"Polls are not entertainment"

By Pascal SteinwachsLex Kleren Switch to German for original article

The Sunday question ("Who would you vote for if there were an election on Sunday? ") is only a snapshot, as they say, but it still keeps many politicians awake twice a year. We visited the Ilres and asked them about it.

Ilres General Director Tommy Klein ‒ Ilres stands for Institut luxembourgeois de recherches sociales et d'études de marchés ‒ receives us late in the morning in the ultra-modern premises of the opinion research institute in Bartringen and, despite a packed agenda, takes all the time in the world to talk to us. The 37-year-old, who always wanted to do something "where you get to know society and understand it better" and who is very interested in politics, has a master's degree in sociology and philosophy and has been working at Ilres in various positions since April 2013.

Lëtzebuerger Journal: To start with a banal question: What is opinion research?

Tommy Klein: I see us as the mouthpiece of society. I think that there are not many occasions where the ordinary citizen has the opportunity to speak out. Surveys can be a means through which people can express their opinion and also contribute to a policy, for example when it comes to evaluating a decision. Opinion research gives society a voice.

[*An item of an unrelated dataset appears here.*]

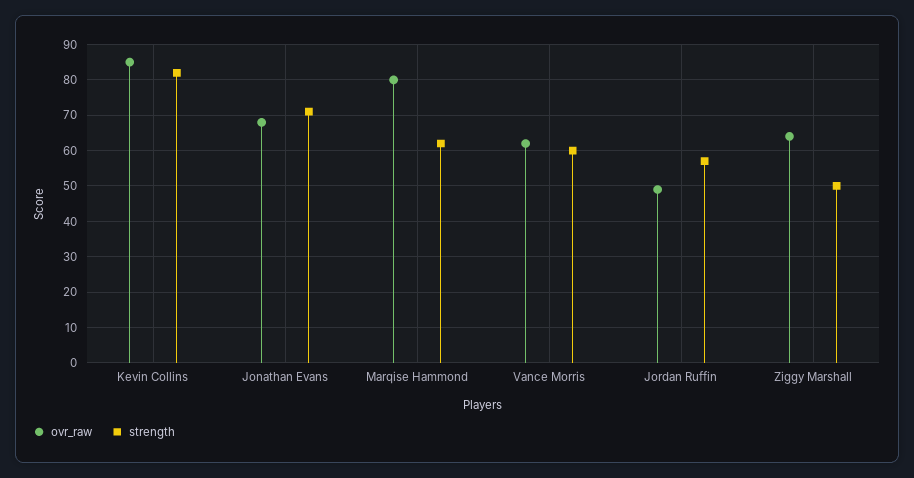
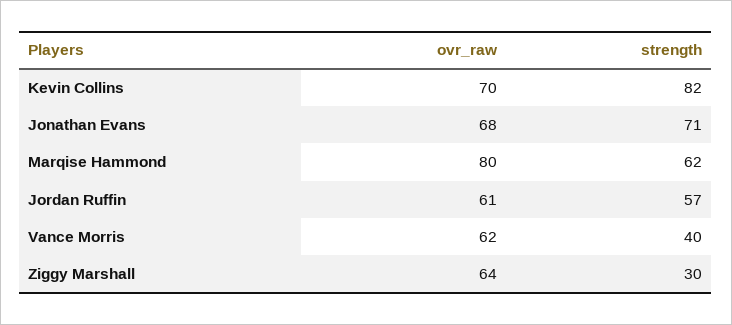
ovr_raw, Kevin Collins: 85 -> 70
strength, Vance Morris: 60 -> 40
ovr_raw, Jordan Ruffin: 50 -> 61
strength, Ziggy Marshall: 50 -> 30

Can you be a little more specific?

The role of opinion research is to neutrally cover the different opinions on a certain topic or issue in society and to communicate them to the outside world.

How much power do pollsters have?

You always have to find a balance between a neutral presentation of the results and the outward effect that a survey can have. I know that especially those surveys that are also published are strongly discussed in public and the people that appear in them are asked many a question about the results. Of course, one can speak of a certain influence. However, we also do a whole series of surveys that are not published.